Provided records:
Start of Block

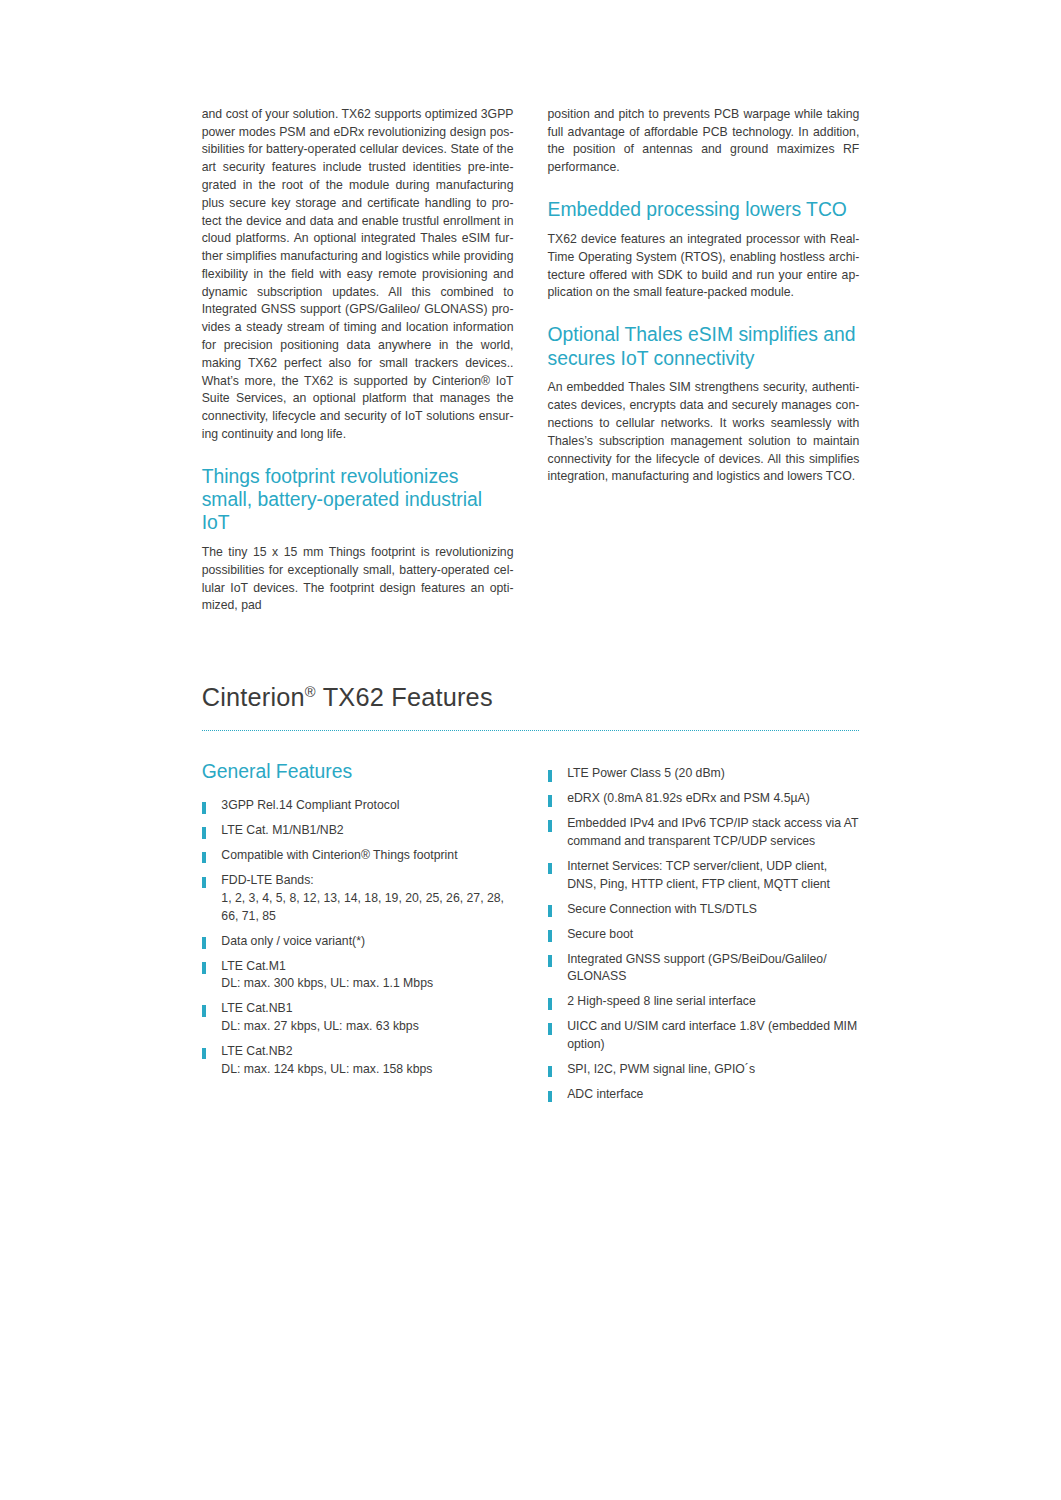and cost of your solution. TX62 supports optimized 3GPP power modes PSM and eDRx revolutionizing design possibilities for battery-operated cellular devices. State of the art security features include trusted identities pre-integrated in the root of the module during manufacturing plus secure key storage and certificate handling to protect the device and data and enable trustful enrollment in cloud platforms. An optional integrated Thales eSIM further simplifies manufacturing and logistics while providing flexibility in the field with easy remote provisioning and dynamic subscription updates. All this combined to Integrated GNSS support (GPS/Galileo/ GLONASS) provides a steady stream of timing and location information for precision positioning data anywhere in the world, making TX62 perfect also for small trackers devices.. What’s more, the TX62 is supported by Cinterion® IoT Suite Services, an optional platform that manages the connectivity, lifecycle and security of IoT solutions ensuring continuity and long life.
Things footprint revolutionizes small, battery-operated industrial IoT
The tiny 15 x 15 mm Things footprint is revolutionizing possibilities for exceptionally small, battery-operated cellular IoT devices. The footprint design features an optimized, pad
position and pitch to prevents PCB warpage while taking full advantage of affordable PCB technology. In addition, the position of antennas and ground maximizes RF performance.
Embedded processing lowers TCO
TX62 device features an integrated processor with Real-Time Operating System (RTOS), enabling hostless architecture offered with SDK to build and run your entire application on the small feature-packed module.
Optional Thales eSIM simplifies and secures IoT connectivity
An embedded Thales SIM strengthens security, authenticates devices, encrypts data and securely manages connections to cellular networks. It works seamlessly with Thales’s subscription management solution to maintain connectivity for the lifecycle of devices. All this simplifies integration, manufacturing and logistics and lowers TCO.
Cinterion® TX62 Features
General Features
3GPP Rel.14 Compliant Protocol
LTE Cat. M1/NB1/NB2
Compatible with Cinterion® Things footprint
FDD-LTE Bands:1, 2, 3, 4, 5, 8, 12, 13, 14, 18, 19, 20, 25, 26, 27, 28, 66, 71, 85
Data only / voice variant(*)
LTE Cat.M1DL: max. 300 kbps, UL: max. 1.1 Mbps
LTE Cat.NB1DL: max. 27 kbps, UL: max. 63 kbps
LTE Cat.NB2DL: max. 124 kbps, UL: max. 158 kbps
LTE Power Class 5 (20 dBm)
eDRX (0.8mA 81.92s eDRx and PSM 4.5µA)
Embedded IPv4 and IPv6 TCP/IP stack access via AT command and transparent TCP/UDP services
Internet Services: TCP server/client, UDP client, DNS, Ping, HTTP client, FTP client, MQTT client
Secure Connection with TLS/DTLS
Secure boot
Integrated GNSS support (GPS/BeiDou/Galileo/ GLONASS
2 High-speed 8 line serial interface
UICC and U/SIM card interface 1.8V (embedded MIM option)
SPI, I2C, PWM signal line, GPIO´s
ADC interface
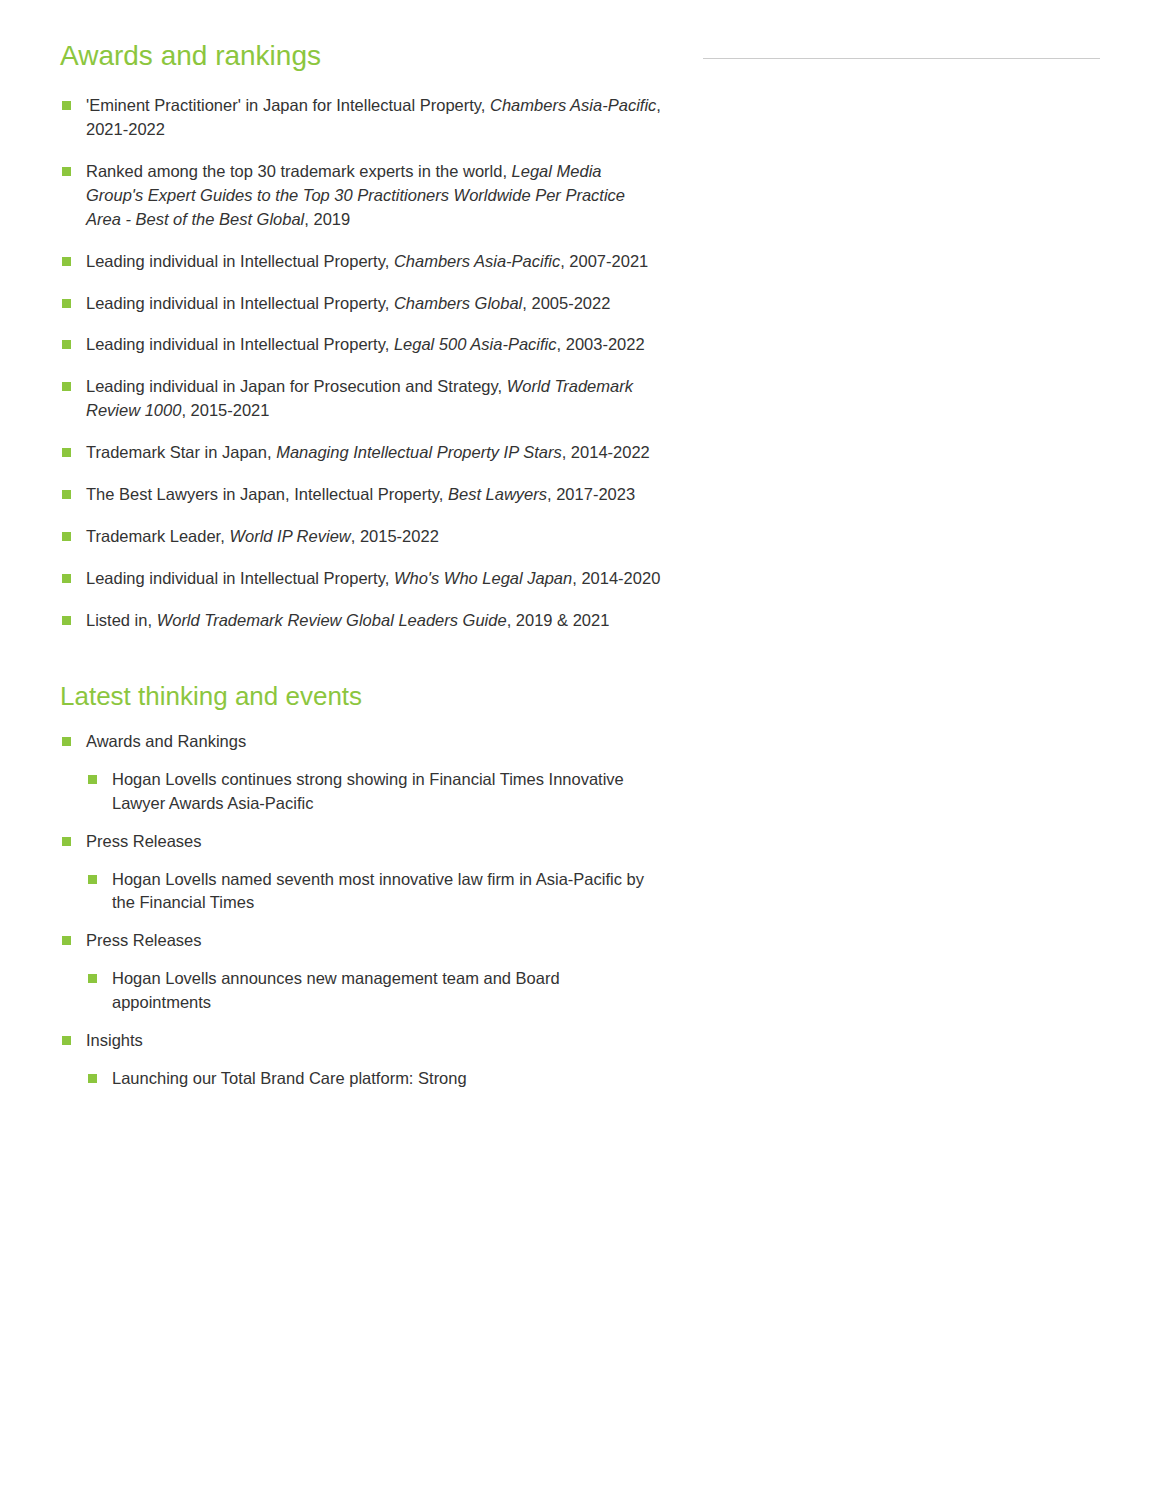Awards and rankings
'Eminent Practitioner' in Japan for Intellectual Property, Chambers Asia-Pacific, 2021-2022
Ranked among the top 30 trademark experts in the world, Legal Media Group's Expert Guides to the Top 30 Practitioners Worldwide Per Practice Area - Best of the Best Global, 2019
Leading individual in Intellectual Property, Chambers Asia-Pacific, 2007-2021
Leading individual in Intellectual Property, Chambers Global, 2005-2022
Leading individual in Intellectual Property, Legal 500 Asia-Pacific, 2003-2022
Leading individual in Japan for Prosecution and Strategy, World Trademark Review 1000, 2015-2021
Trademark Star in Japan, Managing Intellectual Property IP Stars, 2014-2022
The Best Lawyers in Japan, Intellectual Property, Best Lawyers, 2017-2023
Trademark Leader, World IP Review, 2015-2022
Leading individual in Intellectual Property, Who's Who Legal Japan, 2014-2020
Listed in, World Trademark Review Global Leaders Guide, 2019 & 2021
Latest thinking and events
Awards and Rankings
Hogan Lovells continues strong showing in Financial Times Innovative Lawyer Awards Asia-Pacific
Press Releases
Hogan Lovells named seventh most innovative law firm in Asia-Pacific by the Financial Times
Press Releases
Hogan Lovells announces new management team and Board appointments
Insights
Launching our Total Brand Care platform: Strong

End of Block

All that should be written out is the stretch of lines above between the one holding "LTE Cat. M1/NB1/NB2" and the one holding "eDRX (0.8mA 81.92s eDRx and PSM 4.5µA)", inclusive, exactly as given.

LTE Cat. M1/NB1/NB2
Compatible with Cinterion® Things footprint
FDD-LTE Bands:1, 2, 3, 4, 5, 8, 12, 13, 14, 18, 19, 20, 25, 26, 27, 28, 66, 71, 85
Data only / voice variant(*)
LTE Cat.M1DL: max. 300 kbps, UL: max. 1.1 Mbps
LTE Cat.NB1DL: max. 27 kbps, UL: max. 63 kbps
LTE Cat.NB2DL: max. 124 kbps, UL: max. 158 kbps
LTE Power Class 5 (20 dBm)
eDRX (0.8mA 81.92s eDRx and PSM 4.5µA)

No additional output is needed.